## The problem
For the string "walletAddress", state how many lines of the data hold it. Give nothing besides the number.

## Materials provided
= Beginning of Section =

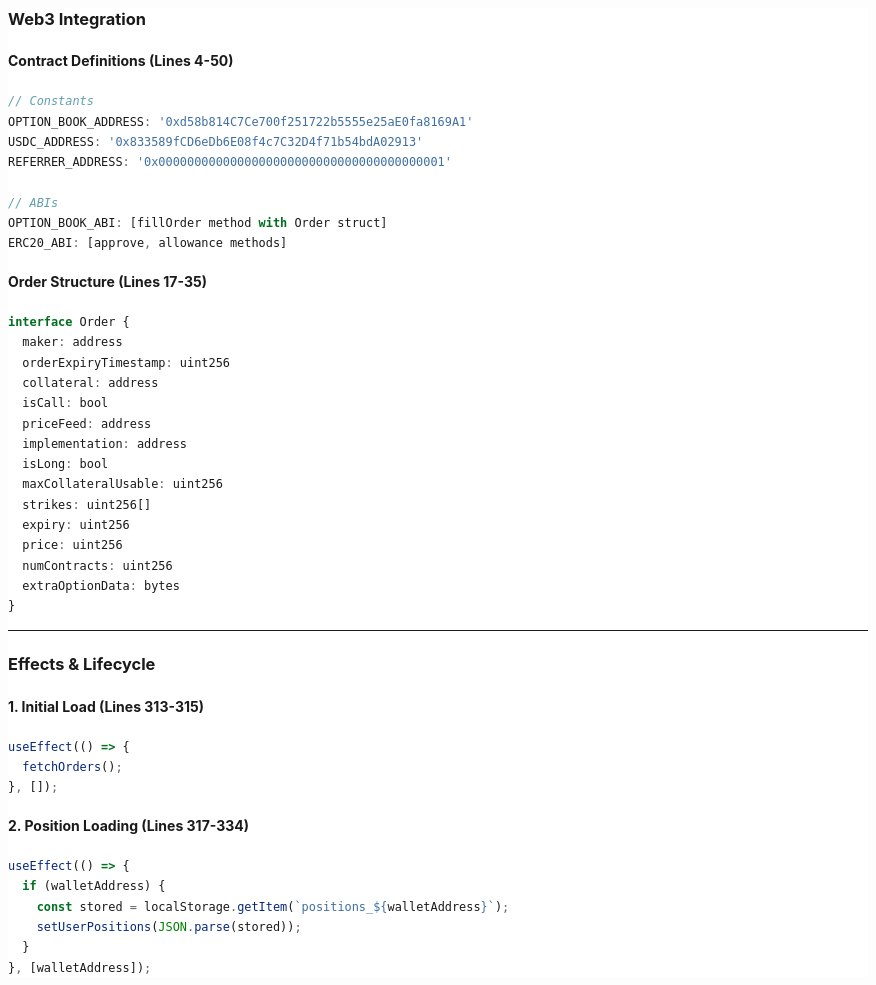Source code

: 
### Web3 Integration

#### Contract Definitions (Lines 4-50)
```typescript
// Constants
OPTION_BOOK_ADDRESS: '0xd58b814C7Ce700f251722b5555e25aE0fa8169A1'
USDC_ADDRESS: '0x833589fCD6eDb6E08f4c7C32D4f71b54bdA02913'
REFERRER_ADDRESS: '0x0000000000000000000000000000000000000001'

// ABIs
OPTION_BOOK_ABI: [fillOrder method with Order struct]
ERC20_ABI: [approve, allowance methods]
```

#### Order Structure (Lines 17-35)
```typescript
interface Order {
  maker: address
  orderExpiryTimestamp: uint256
  collateral: address
  isCall: bool
  priceFeed: address
  implementation: address
  isLong: bool
  maxCollateralUsable: uint256
  strikes: uint256[]
  expiry: uint256
  price: uint256
  numContracts: uint256
  extraOptionData: bytes
}
```

---

### Effects & Lifecycle

#### 1. Initial Load (Lines 313-315)
```typescript
useEffect(() => {
  fetchOrders();
}, []);
```

#### 2. Position Loading (Lines 317-334)
```typescript
useEffect(() => {
  if (walletAddress) {
    const stored = localStorage.getItem(`positions_${walletAddress}`);
    setUserPositions(JSON.parse(stored));
  }
}, [walletAddress]);
```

= End of Section =

## Response to this task
3